Douglas Ingram, president and chief executive officer of Sarepta Therapeutics Inc., at the Forbes Healthcare summit in New York, in the United States, Tuesday, December 5, 2023.
Michael Nagle | Bloomberg | Getty images
Actions of Sarepta Therapeutics Plunged more than 30% on Friday while the future of its approved treatment in gene therapy appeared at risk.
The Food and Drug Administration will ask the company to voluntarily arrest all the treatment of treatment, Elenidys, a person familiar with the case told CNBC.
Sarepta told CNBC that he had not heard of the FDA.
In addition, the FDA commissioner Marty Makary told Bloomberg News that the agency examined if the company’s gene therapy should remain on the market.
The FDA investigated two deaths of patients related to Elenidys, which represents more than half of the total income of the Total Net Product of Sarepta. The company also reported a third death linked to a separate experimental gene therapy.
Eledys was bogged down in controversy even before it approved. Gene therapy has not yet clearly proven that it can benefit people with Duchenne muscular dystrophy, a condition that erodes muscle function over time.
People with the disease finally lose the ability to walk and most die at the start of the twenties, which means there is a huge need for unsatisfied treatment. The FDA in 2023 initially granted a conditional approval to patients for patients only between 4 and 5 years old, the group that has seen the most advantages in clinical trials.
The following year, the agency granted complete treatment to the approval of patients 4 years and over who could still walk and accelerate the approval of patients 4 and more who could no longer walk. The latter decision was particularly controversial because there was less evidence that elevations could help people whose disease had already progressed so much.
In addition, Eledys did not achieve its objective in a phase 3 test, although the company argued that the drug was promising on other metrics in the study. Then, the chief of the Center for Biologics Evaluation and Research of the FDA, Peter Marks, agreed from the evaluation of Sarepta and rejected the FDA staff to extend Elédys’ approval.
Earlier this year, Sarepta revealed that two adolescents died of liver failure after receiving elements. Then, this week, reports emerged that another person died during a phase 1 test investigating another Sarepta genetic therapies for a different disease.
The two therapies are different, although they share the same delivery method, increasing security concerns around Elédys.
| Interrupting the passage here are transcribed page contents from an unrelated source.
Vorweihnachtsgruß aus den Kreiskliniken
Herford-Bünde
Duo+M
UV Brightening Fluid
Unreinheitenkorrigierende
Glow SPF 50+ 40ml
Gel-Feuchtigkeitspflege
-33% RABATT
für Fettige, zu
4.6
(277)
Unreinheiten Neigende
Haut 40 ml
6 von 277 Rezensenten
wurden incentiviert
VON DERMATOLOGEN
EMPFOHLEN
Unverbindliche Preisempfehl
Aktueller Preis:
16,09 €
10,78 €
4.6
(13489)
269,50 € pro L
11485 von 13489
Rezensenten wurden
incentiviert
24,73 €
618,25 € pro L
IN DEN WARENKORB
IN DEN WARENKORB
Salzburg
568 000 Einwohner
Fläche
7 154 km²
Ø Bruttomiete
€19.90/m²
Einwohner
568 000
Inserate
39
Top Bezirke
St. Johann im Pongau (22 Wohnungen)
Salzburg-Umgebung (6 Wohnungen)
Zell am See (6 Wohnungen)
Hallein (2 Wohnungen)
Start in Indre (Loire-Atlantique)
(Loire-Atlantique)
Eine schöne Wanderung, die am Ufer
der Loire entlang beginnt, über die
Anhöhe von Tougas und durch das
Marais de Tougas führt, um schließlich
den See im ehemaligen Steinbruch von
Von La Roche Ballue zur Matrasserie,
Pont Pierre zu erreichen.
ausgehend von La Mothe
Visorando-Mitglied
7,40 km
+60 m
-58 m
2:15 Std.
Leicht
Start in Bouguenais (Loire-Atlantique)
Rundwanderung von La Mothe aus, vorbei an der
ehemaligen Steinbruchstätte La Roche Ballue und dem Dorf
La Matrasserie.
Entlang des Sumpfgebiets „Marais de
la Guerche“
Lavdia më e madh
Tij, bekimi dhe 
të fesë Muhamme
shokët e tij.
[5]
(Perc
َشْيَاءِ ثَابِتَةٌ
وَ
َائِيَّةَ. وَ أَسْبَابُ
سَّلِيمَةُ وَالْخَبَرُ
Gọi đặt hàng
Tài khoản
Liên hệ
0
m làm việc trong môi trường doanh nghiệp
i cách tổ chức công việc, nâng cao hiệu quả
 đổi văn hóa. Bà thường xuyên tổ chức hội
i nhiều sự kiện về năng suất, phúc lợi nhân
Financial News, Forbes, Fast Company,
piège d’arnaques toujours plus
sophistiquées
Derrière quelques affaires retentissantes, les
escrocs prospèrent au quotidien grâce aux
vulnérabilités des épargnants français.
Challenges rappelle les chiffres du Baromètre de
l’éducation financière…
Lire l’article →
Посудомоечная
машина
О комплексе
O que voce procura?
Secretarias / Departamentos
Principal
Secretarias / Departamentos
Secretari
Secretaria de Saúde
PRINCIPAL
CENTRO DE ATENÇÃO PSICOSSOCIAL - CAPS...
Elédys’ security risks are particularly important given the uncertain profit, said BMO Kostas Biliouris analyst.
For example, Novartis Zolgensma gene therapy for spinal muscle atrophy has also caused hepatic toxicity and death, but the benefit of this treatment is clear.
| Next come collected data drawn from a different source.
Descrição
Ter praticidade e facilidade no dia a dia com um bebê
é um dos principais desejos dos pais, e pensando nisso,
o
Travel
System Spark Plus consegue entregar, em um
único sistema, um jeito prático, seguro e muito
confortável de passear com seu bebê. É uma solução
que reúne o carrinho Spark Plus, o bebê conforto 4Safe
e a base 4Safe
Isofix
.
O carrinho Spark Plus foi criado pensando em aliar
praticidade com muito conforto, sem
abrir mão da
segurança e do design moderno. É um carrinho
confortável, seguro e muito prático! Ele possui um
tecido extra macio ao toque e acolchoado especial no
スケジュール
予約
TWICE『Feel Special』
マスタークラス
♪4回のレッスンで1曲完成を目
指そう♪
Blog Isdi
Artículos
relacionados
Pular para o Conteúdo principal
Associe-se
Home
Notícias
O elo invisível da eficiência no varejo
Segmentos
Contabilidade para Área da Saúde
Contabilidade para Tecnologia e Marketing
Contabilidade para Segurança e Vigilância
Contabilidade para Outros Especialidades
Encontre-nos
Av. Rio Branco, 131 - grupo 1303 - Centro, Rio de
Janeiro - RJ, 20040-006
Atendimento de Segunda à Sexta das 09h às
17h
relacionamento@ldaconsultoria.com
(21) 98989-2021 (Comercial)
“This is why the dead here count so much against Zolgensma, for example,” said Biliouris.
And Zolgensma is only a drug of many for a large company like Novartis. For Sarepta, Elenidys is all.
This week’s leaders have tried to reassure investors that even if they can only deal with patients who can still walk, where deaths have not been reported, therapy should bring in at least $ 500 million per year. Last month, Sarepta stopped sending waiting elements to patients who can no longer walk while he explores a safer way to administer the treatment.
The main concern for investors at this stage is whether the FDA draws the drug, said Biliouris. The actions of the company have now dropped by more than 87% this year.
“If the FDA draws elevations from the market,” he says, “Sarepta is over.”